UN Human Rights High Commissioner Nauvanethem Pillay has joined the mounting chorus of voices the world over against drone attacks. In her address on Monday to the opening day of the 23rdsession of the UN Human Rights Council in Geneva, she said she was “profoundly disturbed at the human rights implications of the use of armed drones in the context of counter-terrorism and military operations.” This would obviously cover the US drone campaign, which has mainly been against targets in Pakistan’s Federally Administered Tribal Areas, but has been extended to include Somalia and Yemen. Pakistan’s representative to the UN reiterated this point in his statement. Ms Pillay, after all, reflected the Pakistani position that drone attacks were counter-productive. The arguments against drones are not something exclusive to Pakistan. Increasingly, voices in the world community have spoken out against them. Even the launcher of these attacks, the USA, is coming closer to a realization of the danger of these attacks in the recent speech by US President Barack Obama. The speech followed the release of studies by US academia which showed that the drone attacks were responsible for a very high number of civilian deaths.
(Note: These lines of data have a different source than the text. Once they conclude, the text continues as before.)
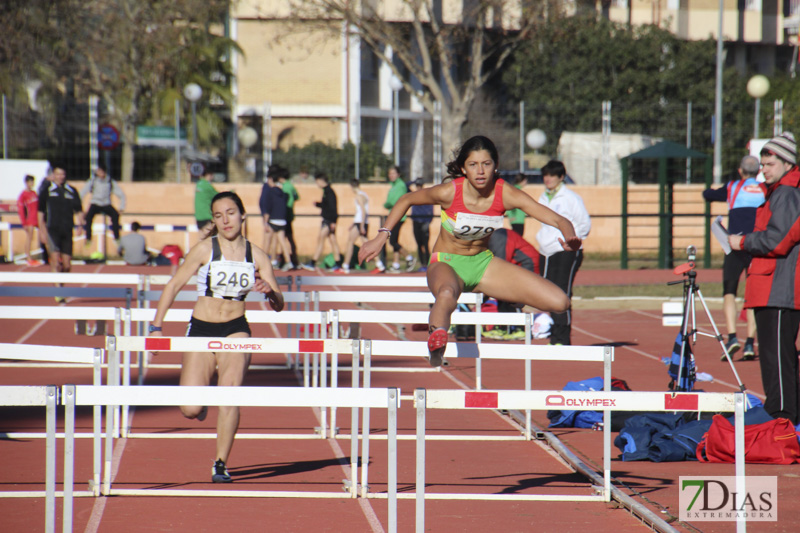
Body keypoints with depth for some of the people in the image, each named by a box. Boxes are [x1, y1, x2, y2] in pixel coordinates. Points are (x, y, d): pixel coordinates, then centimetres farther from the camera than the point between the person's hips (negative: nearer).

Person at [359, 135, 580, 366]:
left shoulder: (505, 194, -17)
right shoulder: (450, 192, -21)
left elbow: (559, 220, -21)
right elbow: (406, 200, -1)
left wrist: (570, 238, -43)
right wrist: (381, 236, -6)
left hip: (483, 263, 4)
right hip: (447, 262, -4)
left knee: (559, 302, -10)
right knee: (447, 295, -47)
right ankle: (436, 345, -25)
Not only is there an increasing realisation that Pakistani governments and military hierarchies have themselves silently supported drone attacks, despite public condemnation, but as a result, the incoming government has been elected on a policy to change this sort of behaviour. With the UN High Commissioner for Human Rights also involving herself, another dimension has been added. Ms Pillay cannot be accused of any bias, an objective observer, her comments add strength to Pakistan's official stance, supported by an overwhelming majority of Pakistanis. Ms Pillay is only holding the USA to standards it has set for itself. As one of the standard bearers of human rights, it should be concerned with the due process denied by the drone strikes. It should also realise that a supposed ally like Pakistan will no longer be able to afford to ignore due process, and how closely that due process is linked with the maintenance of national sovereignty.
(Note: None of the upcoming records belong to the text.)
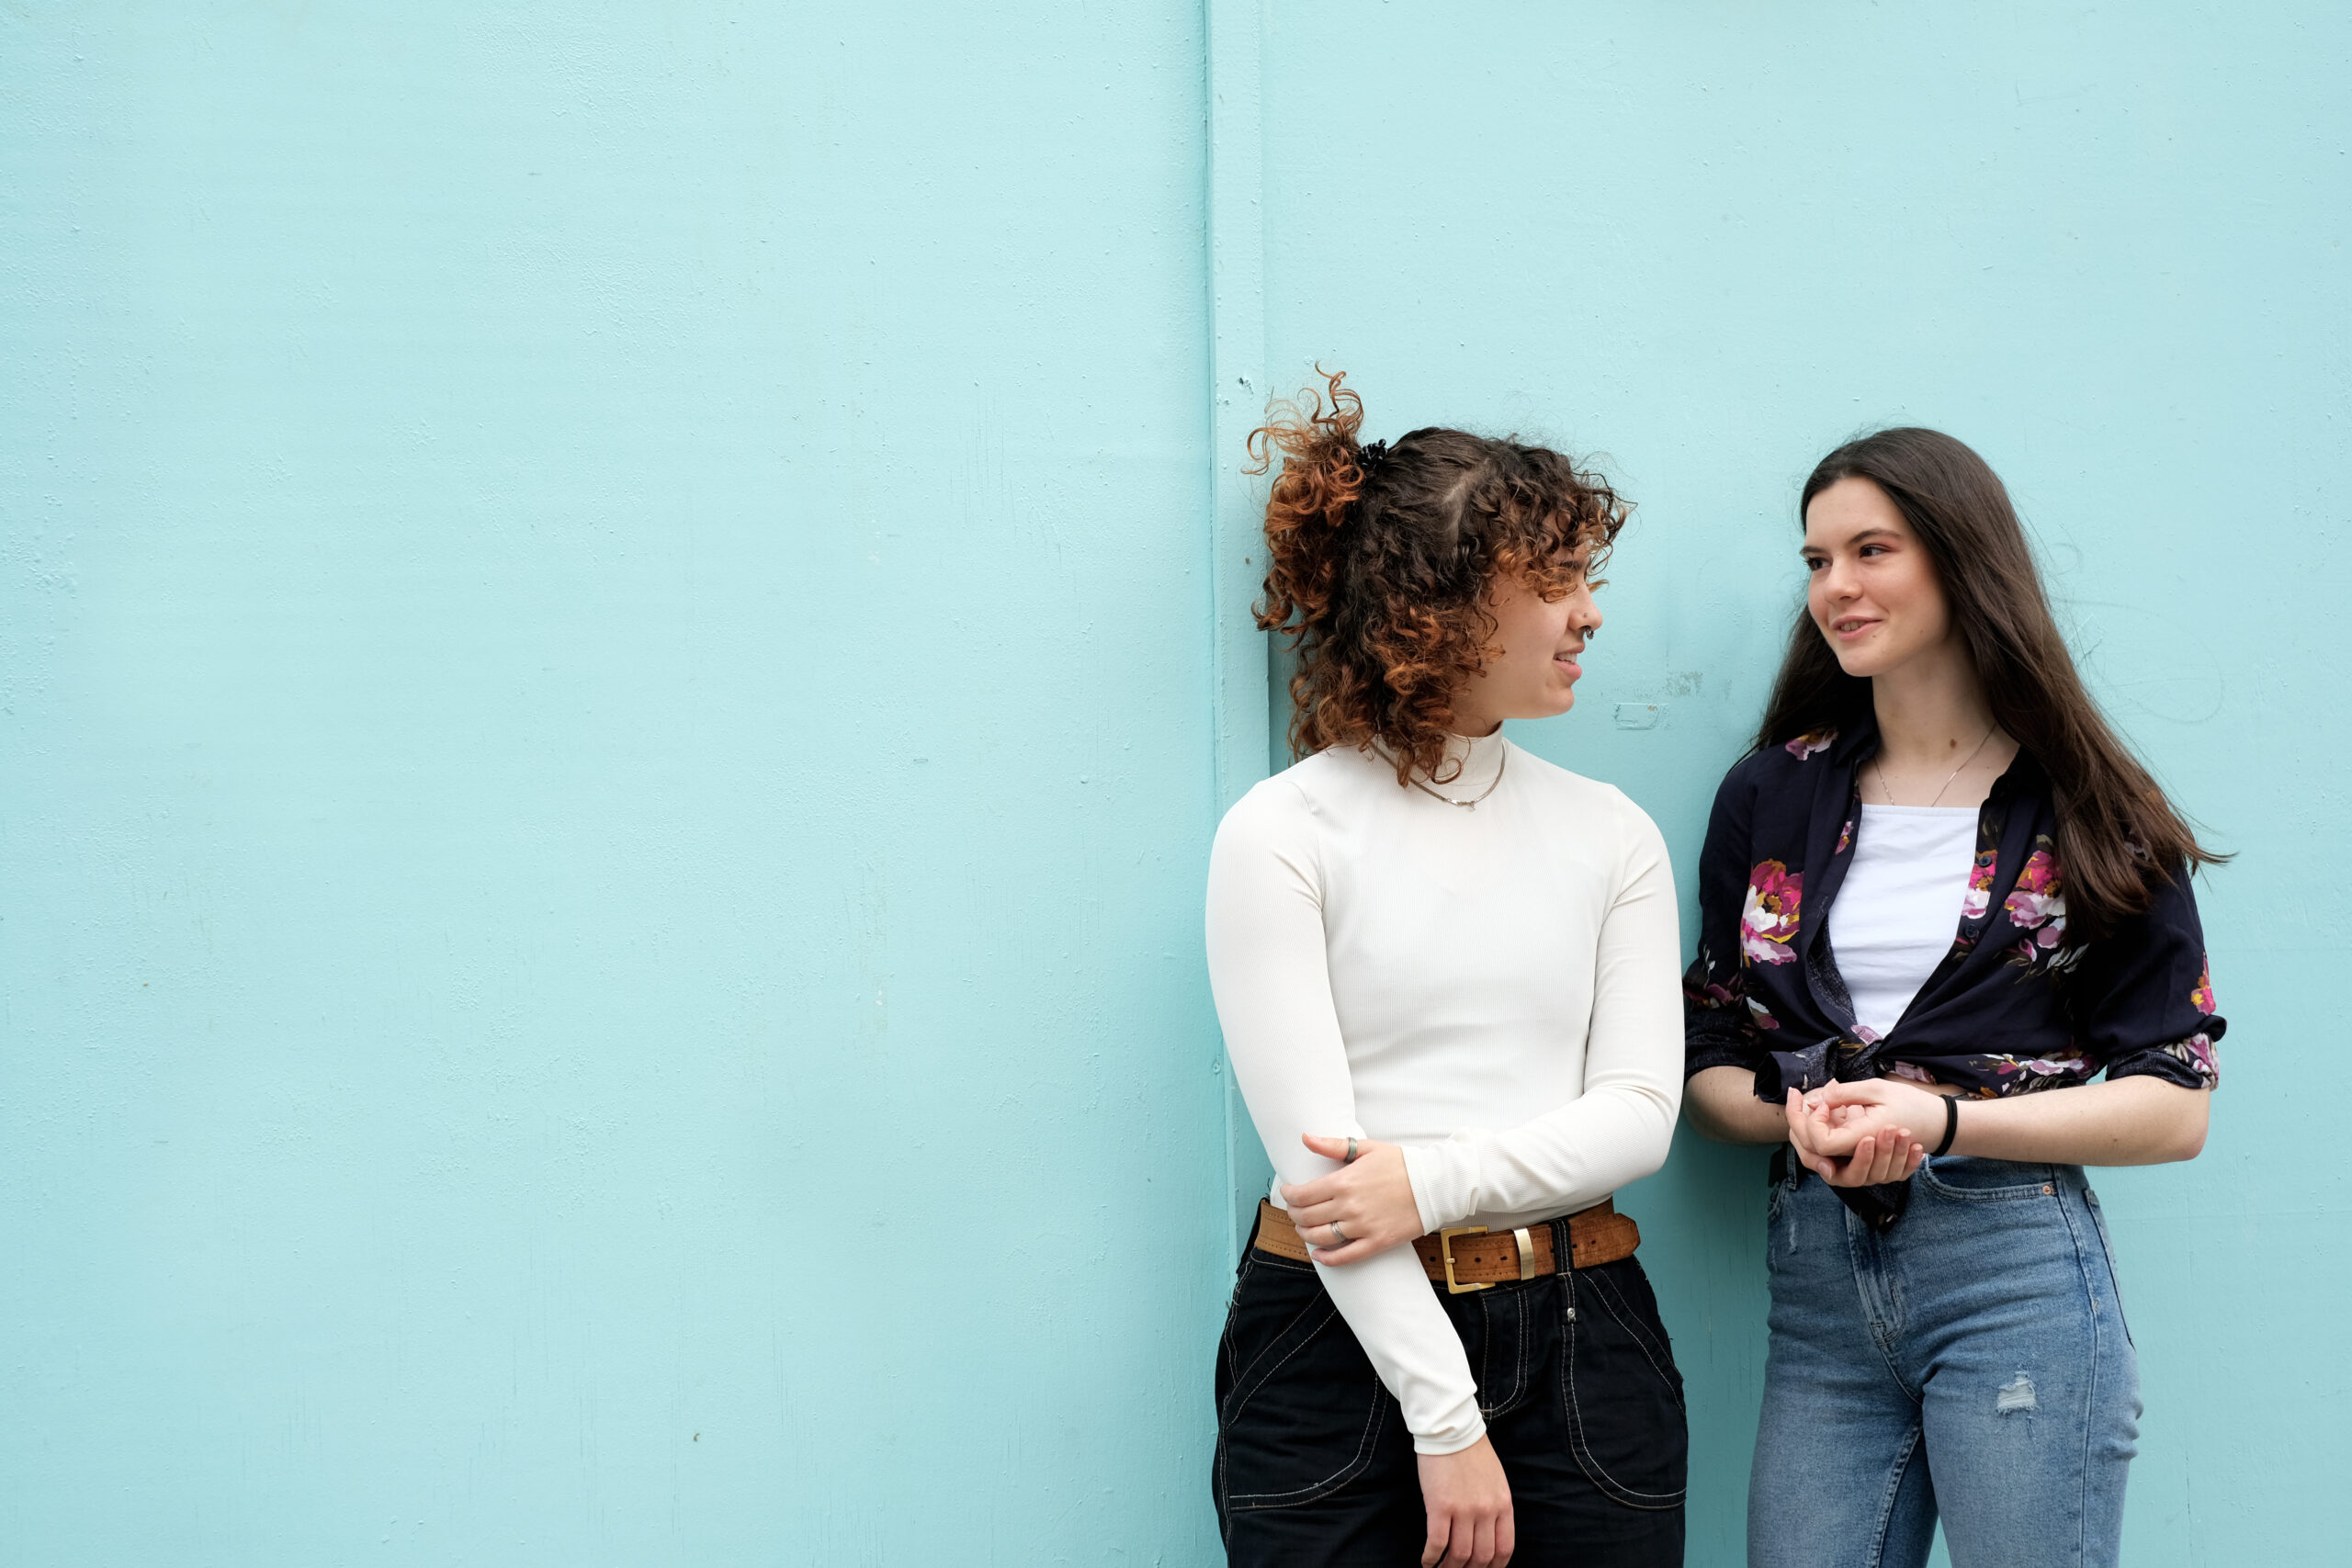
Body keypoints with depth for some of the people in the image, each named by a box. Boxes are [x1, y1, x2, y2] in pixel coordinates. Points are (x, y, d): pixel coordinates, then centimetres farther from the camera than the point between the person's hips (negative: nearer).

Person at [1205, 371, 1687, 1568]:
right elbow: (1316, 1150, -10)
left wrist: (1440, 1179, -15)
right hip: (1345, 1343, -3)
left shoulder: (1611, 834, 9)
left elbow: (1640, 1113, 2)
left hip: (1579, 1346, 3)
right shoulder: (1282, 836, -4)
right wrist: (1446, 1422, -14)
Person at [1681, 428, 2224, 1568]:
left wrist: (1942, 1119, -14)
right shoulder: (1773, 798, 11)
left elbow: (2175, 1107, -2)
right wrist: (1799, 1114, -10)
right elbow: (1708, 1063, 13)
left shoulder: (2085, 813, 1)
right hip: (1818, 1271, 3)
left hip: (2014, 1271, -3)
Pakistan must not rest here, but must also work with its traditional allies to make them rise above their own ties with the USA, and support Ms Pillay. This statement must be followed by a concentrated diplomatic effort to convince the USA to abandon its drone policy as soon as possible, without waiting for some arbitrary timeline, which would serve purposes of mostly face-saving, rather than anything else. The turning of the human rights spotlight on the US drone attacks does not come a moment too soon.